Lough., 2007:

"Observed
The oceans absorb carbon dioxide (CO₂) from the atmosphere and are estimated to have absorbed about half of the excess CO₂ released into the atmosphere by human activities in the past 200 years. About half of this anthropogenic CO₂ is in the upper 10 per cent of oceans (less than 1000 metres depth) due to slow ocean mixing processes. This absorbed CO₂ is resulting in chemical changes in the ocean, which it is estimated has already caused a decrease in oceanic pH of 0.1. This is referred to as ocean acidification as the oceans are becoming more acidic, though they are still alkaline.

Projected
With continued emissions of CO₂, oceanic pH is projected to decrease by about 0.4 to 0.5 units by 2100 (a change from 8.2 to 7.8 associated with a surface water decrease in CO₃^- by 47 percent of pre-industrial levels). This is outside the range of natural variability and a level of ocean acidity not experienced for several hundreds of thousands of years. Of particular concern is that the rate of this change in ocean chemistry is about 100 times faster than at any other time over the past several million years. In addition ocean acidification is essentially irreversible during our lifetimes and would take tens of thousands of years to return to pre-industrial levels. The magnitude of projected changes in ocean chemistry can be estimated with a high level of confidence but the impacts on marine organisms and various geochemical processes are much less certain. The scale of changes may also vary regionally with the Southern Ocean most likely seeing the greatest changes in the short term.

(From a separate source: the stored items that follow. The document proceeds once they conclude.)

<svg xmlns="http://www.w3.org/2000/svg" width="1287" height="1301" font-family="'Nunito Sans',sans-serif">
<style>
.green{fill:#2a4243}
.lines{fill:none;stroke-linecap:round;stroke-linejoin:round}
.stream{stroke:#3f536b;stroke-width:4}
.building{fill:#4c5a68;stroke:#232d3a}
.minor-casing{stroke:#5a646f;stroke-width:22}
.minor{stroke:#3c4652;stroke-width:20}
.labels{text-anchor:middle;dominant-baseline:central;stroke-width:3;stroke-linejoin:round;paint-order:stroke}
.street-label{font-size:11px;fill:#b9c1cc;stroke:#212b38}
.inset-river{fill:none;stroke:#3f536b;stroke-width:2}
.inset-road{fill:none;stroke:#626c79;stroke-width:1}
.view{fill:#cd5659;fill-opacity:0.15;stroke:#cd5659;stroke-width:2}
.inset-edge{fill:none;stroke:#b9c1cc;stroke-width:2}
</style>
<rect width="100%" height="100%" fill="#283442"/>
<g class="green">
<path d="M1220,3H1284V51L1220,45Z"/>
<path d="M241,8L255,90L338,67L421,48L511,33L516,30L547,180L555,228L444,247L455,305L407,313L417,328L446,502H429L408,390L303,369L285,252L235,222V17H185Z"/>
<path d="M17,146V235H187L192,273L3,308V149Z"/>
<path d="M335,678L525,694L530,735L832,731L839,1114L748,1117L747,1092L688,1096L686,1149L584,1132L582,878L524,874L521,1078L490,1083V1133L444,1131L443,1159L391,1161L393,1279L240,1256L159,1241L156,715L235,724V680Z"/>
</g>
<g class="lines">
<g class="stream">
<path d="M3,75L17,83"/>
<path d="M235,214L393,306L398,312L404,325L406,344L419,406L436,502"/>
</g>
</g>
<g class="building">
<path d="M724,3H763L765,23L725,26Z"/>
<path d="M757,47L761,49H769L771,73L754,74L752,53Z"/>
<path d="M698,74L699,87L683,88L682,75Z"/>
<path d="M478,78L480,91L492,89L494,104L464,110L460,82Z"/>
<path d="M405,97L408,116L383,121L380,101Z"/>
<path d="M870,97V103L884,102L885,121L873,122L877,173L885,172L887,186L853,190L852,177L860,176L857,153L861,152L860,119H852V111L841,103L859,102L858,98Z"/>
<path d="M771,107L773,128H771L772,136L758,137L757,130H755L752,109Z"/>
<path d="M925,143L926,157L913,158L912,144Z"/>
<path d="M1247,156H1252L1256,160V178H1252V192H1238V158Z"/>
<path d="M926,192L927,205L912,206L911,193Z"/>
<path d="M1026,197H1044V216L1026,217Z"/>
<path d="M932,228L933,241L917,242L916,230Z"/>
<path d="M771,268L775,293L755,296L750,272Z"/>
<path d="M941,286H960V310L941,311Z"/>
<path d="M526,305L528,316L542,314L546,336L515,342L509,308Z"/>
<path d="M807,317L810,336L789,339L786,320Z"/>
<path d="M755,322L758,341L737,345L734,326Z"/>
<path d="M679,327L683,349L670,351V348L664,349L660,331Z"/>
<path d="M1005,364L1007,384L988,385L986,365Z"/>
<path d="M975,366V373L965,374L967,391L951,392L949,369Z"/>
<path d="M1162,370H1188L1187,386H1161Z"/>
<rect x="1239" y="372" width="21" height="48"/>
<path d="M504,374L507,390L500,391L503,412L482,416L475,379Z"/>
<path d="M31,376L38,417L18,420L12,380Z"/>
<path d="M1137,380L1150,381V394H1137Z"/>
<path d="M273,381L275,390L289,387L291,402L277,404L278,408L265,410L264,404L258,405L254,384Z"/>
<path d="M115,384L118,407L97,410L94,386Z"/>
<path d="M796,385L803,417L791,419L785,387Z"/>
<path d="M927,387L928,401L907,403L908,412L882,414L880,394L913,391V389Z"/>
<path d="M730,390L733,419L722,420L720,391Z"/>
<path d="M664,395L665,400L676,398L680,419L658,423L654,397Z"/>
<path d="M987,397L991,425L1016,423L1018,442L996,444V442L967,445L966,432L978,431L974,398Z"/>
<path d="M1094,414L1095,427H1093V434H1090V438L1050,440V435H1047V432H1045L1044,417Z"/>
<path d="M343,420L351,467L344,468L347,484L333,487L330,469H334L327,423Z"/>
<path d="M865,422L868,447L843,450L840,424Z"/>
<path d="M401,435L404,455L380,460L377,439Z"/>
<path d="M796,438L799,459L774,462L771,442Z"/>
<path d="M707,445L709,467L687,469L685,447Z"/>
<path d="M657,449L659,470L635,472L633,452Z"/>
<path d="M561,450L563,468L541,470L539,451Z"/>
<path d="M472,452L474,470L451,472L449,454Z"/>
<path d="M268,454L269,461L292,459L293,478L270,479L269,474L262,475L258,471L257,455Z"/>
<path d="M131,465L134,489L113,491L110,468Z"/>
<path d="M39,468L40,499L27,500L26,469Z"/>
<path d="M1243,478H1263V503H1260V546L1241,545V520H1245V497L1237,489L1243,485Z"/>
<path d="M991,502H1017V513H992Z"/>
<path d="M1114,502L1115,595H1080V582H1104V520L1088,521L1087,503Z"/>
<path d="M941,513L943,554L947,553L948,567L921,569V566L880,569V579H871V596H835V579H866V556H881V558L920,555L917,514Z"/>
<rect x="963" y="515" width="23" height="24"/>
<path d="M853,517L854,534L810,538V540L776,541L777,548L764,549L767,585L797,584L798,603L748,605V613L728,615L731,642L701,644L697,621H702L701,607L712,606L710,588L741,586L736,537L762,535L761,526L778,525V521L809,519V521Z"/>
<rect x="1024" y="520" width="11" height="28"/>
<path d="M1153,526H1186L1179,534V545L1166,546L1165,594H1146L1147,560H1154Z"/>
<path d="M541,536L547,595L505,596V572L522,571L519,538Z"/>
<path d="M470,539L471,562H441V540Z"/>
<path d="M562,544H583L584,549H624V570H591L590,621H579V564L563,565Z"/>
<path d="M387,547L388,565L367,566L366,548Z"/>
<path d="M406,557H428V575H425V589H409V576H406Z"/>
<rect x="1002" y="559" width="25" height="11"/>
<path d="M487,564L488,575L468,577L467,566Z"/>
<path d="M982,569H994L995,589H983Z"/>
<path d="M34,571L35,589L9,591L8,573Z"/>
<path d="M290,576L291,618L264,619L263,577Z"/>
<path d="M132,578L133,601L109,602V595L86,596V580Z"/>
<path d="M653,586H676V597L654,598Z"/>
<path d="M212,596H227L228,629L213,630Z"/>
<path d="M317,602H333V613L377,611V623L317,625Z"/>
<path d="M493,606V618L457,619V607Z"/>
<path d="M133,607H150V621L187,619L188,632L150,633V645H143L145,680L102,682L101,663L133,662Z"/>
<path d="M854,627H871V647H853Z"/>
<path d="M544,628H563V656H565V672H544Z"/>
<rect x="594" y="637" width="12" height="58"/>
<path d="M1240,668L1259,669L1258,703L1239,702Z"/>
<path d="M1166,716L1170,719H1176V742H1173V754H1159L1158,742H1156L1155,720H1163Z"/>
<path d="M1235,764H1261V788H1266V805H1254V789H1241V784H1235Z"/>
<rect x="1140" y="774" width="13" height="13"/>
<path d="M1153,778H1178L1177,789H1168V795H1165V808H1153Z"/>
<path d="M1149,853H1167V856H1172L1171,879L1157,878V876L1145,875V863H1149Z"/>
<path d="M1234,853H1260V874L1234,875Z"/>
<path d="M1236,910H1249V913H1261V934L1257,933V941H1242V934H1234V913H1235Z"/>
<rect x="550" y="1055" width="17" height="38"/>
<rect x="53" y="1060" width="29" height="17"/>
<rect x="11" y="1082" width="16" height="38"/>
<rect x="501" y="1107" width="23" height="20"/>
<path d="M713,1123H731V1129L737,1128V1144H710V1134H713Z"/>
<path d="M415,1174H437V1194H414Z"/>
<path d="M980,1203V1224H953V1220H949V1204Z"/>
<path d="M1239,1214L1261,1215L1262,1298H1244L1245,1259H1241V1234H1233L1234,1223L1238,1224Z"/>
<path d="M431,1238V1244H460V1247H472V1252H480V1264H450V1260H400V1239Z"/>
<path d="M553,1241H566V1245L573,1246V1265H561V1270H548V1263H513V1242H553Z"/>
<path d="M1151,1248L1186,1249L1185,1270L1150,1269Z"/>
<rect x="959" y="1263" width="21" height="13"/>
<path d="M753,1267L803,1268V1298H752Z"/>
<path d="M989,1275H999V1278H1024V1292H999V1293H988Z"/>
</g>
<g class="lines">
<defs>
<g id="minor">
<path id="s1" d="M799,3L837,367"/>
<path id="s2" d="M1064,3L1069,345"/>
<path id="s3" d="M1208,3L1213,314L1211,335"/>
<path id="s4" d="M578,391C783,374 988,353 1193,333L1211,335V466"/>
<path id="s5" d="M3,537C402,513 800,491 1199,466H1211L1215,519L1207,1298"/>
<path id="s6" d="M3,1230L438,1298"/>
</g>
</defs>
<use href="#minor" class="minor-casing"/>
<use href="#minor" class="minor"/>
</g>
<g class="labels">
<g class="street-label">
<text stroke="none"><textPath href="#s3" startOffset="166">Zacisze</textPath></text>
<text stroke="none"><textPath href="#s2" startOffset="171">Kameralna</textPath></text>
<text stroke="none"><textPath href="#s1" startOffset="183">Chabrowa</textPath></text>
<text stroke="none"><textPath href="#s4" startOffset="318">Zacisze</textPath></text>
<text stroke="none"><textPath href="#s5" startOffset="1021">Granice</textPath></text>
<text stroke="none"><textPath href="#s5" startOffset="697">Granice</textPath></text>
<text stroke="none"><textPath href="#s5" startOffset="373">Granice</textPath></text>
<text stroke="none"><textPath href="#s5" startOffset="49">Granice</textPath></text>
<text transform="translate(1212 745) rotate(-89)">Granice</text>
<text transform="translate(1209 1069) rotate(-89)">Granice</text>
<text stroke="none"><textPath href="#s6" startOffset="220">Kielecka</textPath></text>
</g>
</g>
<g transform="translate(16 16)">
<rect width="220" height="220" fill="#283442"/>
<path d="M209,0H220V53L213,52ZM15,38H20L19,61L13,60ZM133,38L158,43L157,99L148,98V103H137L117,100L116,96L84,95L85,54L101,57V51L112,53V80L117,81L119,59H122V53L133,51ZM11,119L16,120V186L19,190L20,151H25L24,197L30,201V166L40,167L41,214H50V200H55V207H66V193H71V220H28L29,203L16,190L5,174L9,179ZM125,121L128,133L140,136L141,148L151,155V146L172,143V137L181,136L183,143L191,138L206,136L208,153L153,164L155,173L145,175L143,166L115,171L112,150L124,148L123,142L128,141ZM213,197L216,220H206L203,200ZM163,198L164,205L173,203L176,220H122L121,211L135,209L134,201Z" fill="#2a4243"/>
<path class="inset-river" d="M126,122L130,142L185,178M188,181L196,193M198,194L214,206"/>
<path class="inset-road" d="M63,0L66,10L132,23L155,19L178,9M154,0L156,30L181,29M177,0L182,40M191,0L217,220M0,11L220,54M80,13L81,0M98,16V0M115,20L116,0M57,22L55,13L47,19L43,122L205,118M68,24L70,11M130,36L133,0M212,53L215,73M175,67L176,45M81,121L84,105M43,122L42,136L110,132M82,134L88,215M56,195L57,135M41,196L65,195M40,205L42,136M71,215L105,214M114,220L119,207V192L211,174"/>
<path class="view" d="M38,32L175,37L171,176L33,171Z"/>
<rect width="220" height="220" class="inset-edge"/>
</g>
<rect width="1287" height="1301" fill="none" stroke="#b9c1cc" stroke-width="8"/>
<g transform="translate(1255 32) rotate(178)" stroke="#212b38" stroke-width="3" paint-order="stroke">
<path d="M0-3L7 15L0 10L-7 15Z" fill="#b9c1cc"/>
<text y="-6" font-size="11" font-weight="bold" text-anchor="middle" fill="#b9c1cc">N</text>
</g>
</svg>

In addition, changes in ocean chemistry will result in interactions and feedbacks with the global carbon cycle, atmospheric chemistry and global climate – in ways that are currently not understood."

Hoegh-Guldberg et al., 2007:

Figure 4: Projections for ocean acidification include reductions in oceanic pH by as much as 0.4 pH units by the end of this century, with ocean carbonate saturation levels potentially dropping below those required to sustain coral reef accretion by 2050. Changes in ocean acidity will vary from region to region, with some regions, such as the Great Barrier Reef and Coral Sea, and the Caribbean Sea, attaining risky levels of aragonite saturation (the principal crystalline form of calcium carbonate deposited in coral skeletons) more rapidly than others (Source: Hoegh-Guldberg et al., 2007).